Trois semaines après son agression en prison, Yvan Colonna, l’indépendantiste corse, est mort

L’indépendantiste corse, Yvan Colonna, est mort à l’hôpital de Marseille, lundi 21 mars 2022.
L’indépendantiste corse, Yvan Colonna, est mort à l’hôpital de Marseille, lundi 21 mars 2022. - Copie d’écran Google Maps

« La famille d’Yvan Colonna confirme son décès ce soir à l’hôpital de Marseille. Elle demande que son deuil soit respecté et ne fera aucun commentaire », a annoncé, hier lundi 21 mars 2022, Patrice Spinosi, l’avocat de la famille.
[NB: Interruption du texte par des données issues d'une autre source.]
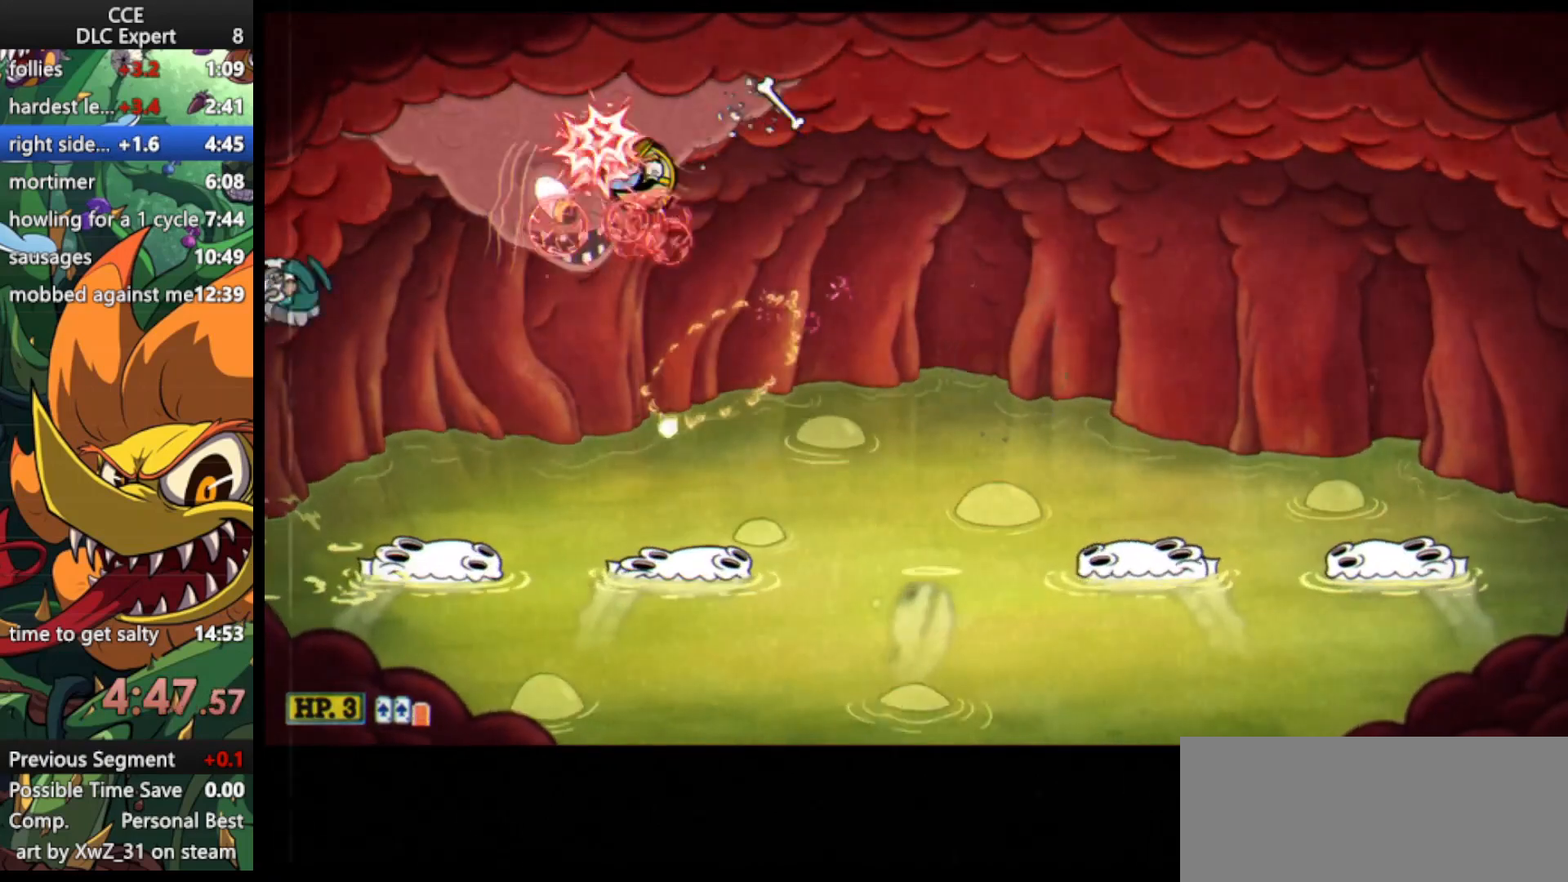
{"keys": ["left", "shoot", "up", "weapon"], "events": [[33, "jump", "up"], [133, "ex", "down"], [167, "weapon", "down"], [267, "ex", "up"], [267, "weapon", "up"], [300, "ex", "down"], [300, "weapon", "down"], [467, "ex", "up"], [467, "weapon", "up"], [500, "weapon", "down"]]}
Yvan Colonna avait été hospitalisé il y a 19 jours, entre la vie et la mort, après avoir été victime, le 2 mars 2022, d’une strangulation à mains nues suivie d’un étouffement. Il a été agressé par un codétenu, Franck Elong Abé, Camerounais de 35 ans. « Cet homme, âgé de 35 ans, avait alors été placé en détention provisoire. Franck Elong Abe purgeait plusieurs peines dont une de neuf ans pour « association de malfaiteurs en vue de la préparation d’un acte de terrorisme ». Il avait expliqué son acte lors de sa garde à vue « par ce qu’il considérait comme des blasphèmes » proférés ces derniers mois par Yvan Colonna, avait expliqué le procureur de la République antiterroriste, Jean-François Ricard », relate France Info.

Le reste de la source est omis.